Millennials Now Blamed for Demise of Canned Tuna
Supposedly because it’s hard to open and smells.
Here’s a new item to add to the ever-growing list of Things Millennials Killed: canned tuna.
So declared the Wall Street Journal in an article that ran online under the grimly provocative headline, “The Trouble With Tuna: ‘A Lot of Millennials Don’t Even Own Can Openers.’”
“Per capita consumption of canned tuna has dropped 42% in the three decades through 2016, according to the latest data available from the U.S. Department of Agriculture,” the Journal noted. “And the downturn has continued, with sales of the fish slumping 4% by volume from 2013 to October 2018, data from market-research firm IRI show.”

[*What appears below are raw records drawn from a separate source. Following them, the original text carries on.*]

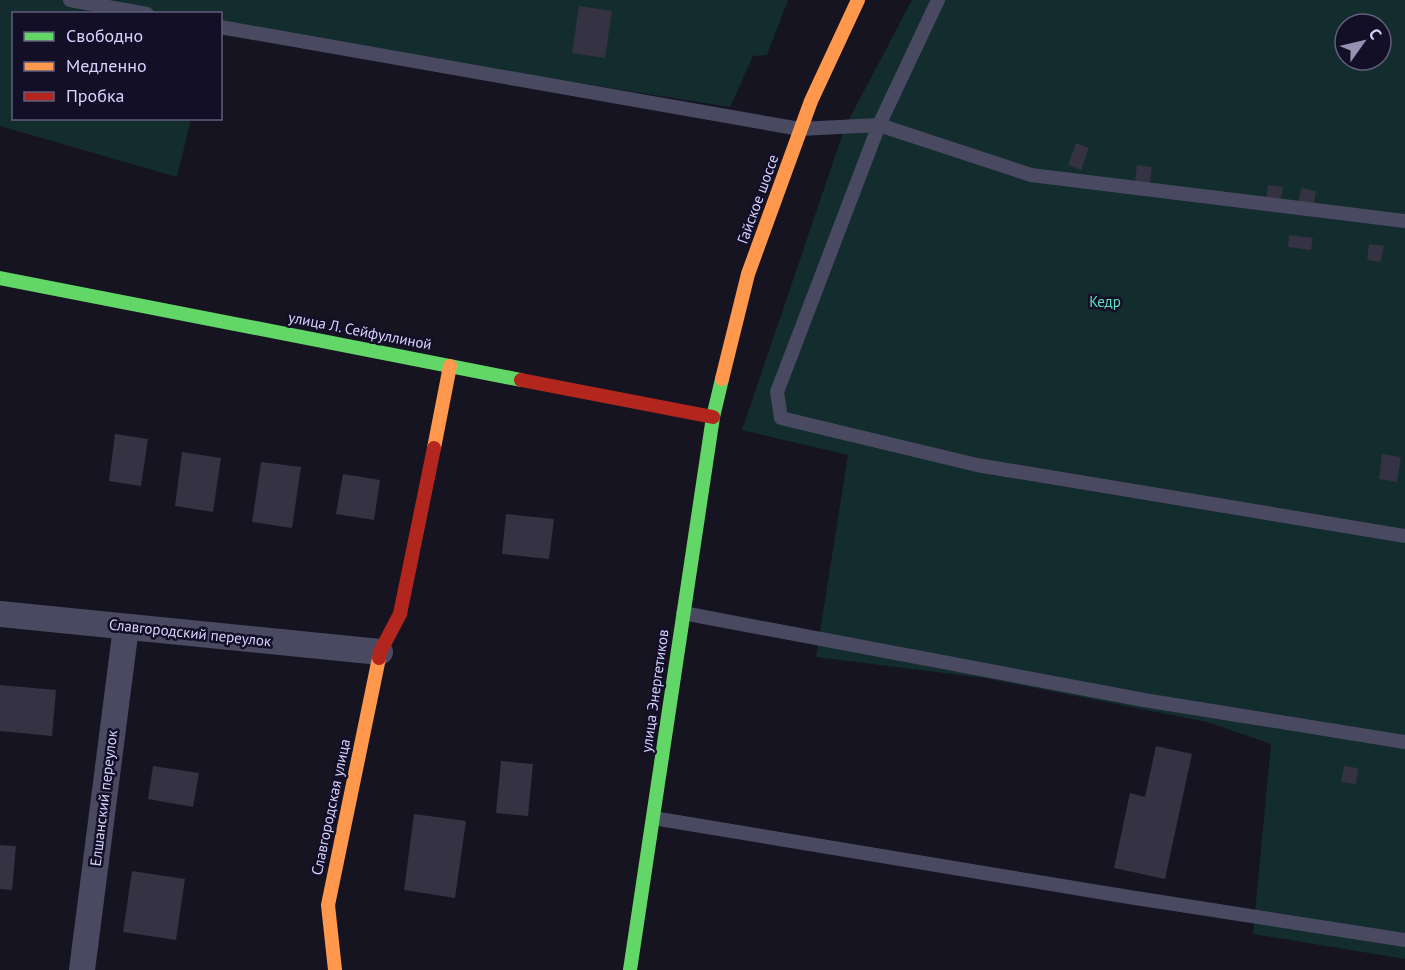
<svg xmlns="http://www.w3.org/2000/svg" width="1405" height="970" font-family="'PT Sans',sans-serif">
<rect width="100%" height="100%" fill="#161421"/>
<path fill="#132c2d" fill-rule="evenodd" d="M 0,0 L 788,0 L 767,55 L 753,56 L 730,107 L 221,26 L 220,14 L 14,14 L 14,118 L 191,119 L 177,177 L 0,126 Z
M 912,0 L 1405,0 L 1405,959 L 1253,934 L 1271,744 L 1207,722 L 984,678 L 816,657 L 848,455 L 742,430 L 845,127 ZM 1345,24 L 1381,24 L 1381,60 L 1345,60 Z"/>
<path fill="#343243" d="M 579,6 L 612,11 L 605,58 L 572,53 Z
M 1076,143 L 1089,148 L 1081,170 L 1068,165 Z
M 1137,165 L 1152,167 L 1150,183 L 1135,181 Z
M 1268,185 L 1283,187 L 1280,203 L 1266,201 Z
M 1301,188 L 1316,191 L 1313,207 L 1298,205 Z
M 1289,235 L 1313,238 L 1311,250 L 1288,247 Z
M 1369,244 L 1384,246 L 1381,262 L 1367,260 Z
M 115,434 L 148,439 L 141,486 L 109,481 Z
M 182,452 L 221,458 L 213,512 L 175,506 Z
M 1382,454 L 1401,457 L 1397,482 L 1379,479 Z
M 261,462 L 301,467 L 292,528 L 252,522 Z
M 343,474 L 380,480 L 374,520 L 336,514 Z
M 506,514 L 554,519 L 549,559 L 502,554 Z
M 0,685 L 56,690 L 52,736 L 0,731 Z
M 1156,746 L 1192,754 L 1165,879 L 1114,868 L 1130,793 L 1145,797 Z
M 501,761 L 533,764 L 528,816 L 496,813 Z
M 153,766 L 199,773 L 193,807 L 148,799 Z
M 1344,766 L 1358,768 L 1356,784 L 1341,782 Z
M 414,814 L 466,821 L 455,898 L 404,890 Z
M 0,845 L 16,846 L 12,890 L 0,889 Z
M 132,871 L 185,879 L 176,940 L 123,932 Z"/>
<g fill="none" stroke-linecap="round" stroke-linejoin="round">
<path stroke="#4a4962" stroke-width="14" d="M 70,0 L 147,14
M 220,27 L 800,129 L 879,125 L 938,0
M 1405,221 L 1031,175 L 879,125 L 777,392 L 781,418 L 977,465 L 1405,536
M 683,613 L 1144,700 L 1405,742
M 653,818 L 1129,897 L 1405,940"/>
<path stroke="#4a4962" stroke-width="26" d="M 0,614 L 380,652
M 82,970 L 126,627"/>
<path stroke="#63d668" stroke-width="14" d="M 0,278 L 521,380
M 630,970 L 713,417 L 722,379"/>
<path stroke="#ff974d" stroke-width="14" d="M 722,379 L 748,274 L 811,101 L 858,0
M 434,448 L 450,366
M 335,970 L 328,905 L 379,658"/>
<path stroke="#b3261e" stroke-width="14" d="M 521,380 L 713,417
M 379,658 L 380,652 L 400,614 L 434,448"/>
</g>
<g text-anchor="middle" stroke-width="5" stroke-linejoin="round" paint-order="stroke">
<g font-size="15" fill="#d9d4ff" stroke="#130f26">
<text transform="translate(758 199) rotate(-70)" y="5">Гайское шоссе</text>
<text transform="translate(360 331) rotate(11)" y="5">улица Л. Сейфуллиной</text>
<text transform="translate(190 633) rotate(6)" y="5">Славгородский переулок</text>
<text transform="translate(655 691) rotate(-82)" y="5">улица Энергетиков</text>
<text transform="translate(104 798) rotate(-83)" y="5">Елшанский переулок</text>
<text transform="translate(331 807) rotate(-78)" y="5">Славгородская улица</text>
</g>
<g font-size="15" fill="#5fe0c0" stroke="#130f26">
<text x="1105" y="307">Кедр</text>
</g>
</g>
<rect x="12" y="12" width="210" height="108" fill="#130f26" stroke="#625e7d" stroke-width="1.5"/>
<rect x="24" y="32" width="30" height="9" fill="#63d668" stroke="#625e7d" stroke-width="1.5"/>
<text x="66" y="42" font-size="18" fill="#d9d4ff">Свободно</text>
<rect x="24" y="62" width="30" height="9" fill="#ff974d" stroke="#625e7d" stroke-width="1.5"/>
<text x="66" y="72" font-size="18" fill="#d9d4ff">Медленно</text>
<rect x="24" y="92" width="30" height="9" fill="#b3261e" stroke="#625e7d" stroke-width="1.5"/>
<text x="66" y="102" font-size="18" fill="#d9d4ff">Пробка</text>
<g transform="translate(1363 42) rotate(56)"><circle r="28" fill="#130f26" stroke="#625e7d" stroke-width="1.5"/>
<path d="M0-4.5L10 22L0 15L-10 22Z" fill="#9591b1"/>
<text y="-9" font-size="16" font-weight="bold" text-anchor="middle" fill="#d9d4ff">С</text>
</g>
</svg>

And yeah, apparently millennials are to blame because they are too lazy or ill equipped to open and drain the cans. (The Washington Post took issue with this rationale.) Other potential factors: Millennials may be mindful of overfishing or fearful of mercury levels. Canned tuna is not perceived as fresh and exciting and perhaps a bit catfood-like. And also the stuff smells.
“Just 32% of consumers aged 18 to 34 recently bought canned fish or shellfish, compared with 45% of those 55 years old and older, according to market-research firm Mintel,” the Journal reported.
The slumping market has prompted the big three canned-tuna companies – StarKist, Bumble Bee and Chicken of the Sea – try to reposition tuna in a way that might appeal to the avocado-toast set: They’re selling tuna in easy-open pouches, touting trendy new flavors Sriracha and Gochujang, even offering snack kits that come with a utensil or fit conveniently into car cupholders.
“In order to bring excitement back to the category, we have to be more creative,” Jan Tharp, Bumble Bee’s interim chief executive officer, told the Journal.
Perhaps tuna innovators should consider a tongue-in-cheek suggestion tweeted by BuzzFeed News opinion editor Tom Gara: “There's only one way to get millennials eating tuna again: it needs to be in a bright white unmarked can with a single blue stripe running across the middle, sold only via online subscription for $5 a month at http://thisistuna.com , which is heavily advertised on podcasts.”
Apart from the fact that, as one commenter pointed out, thisistuna is a “legit URL for an ad agency,” Gara is probably onto something here. Have at it, Charlie the Tuna.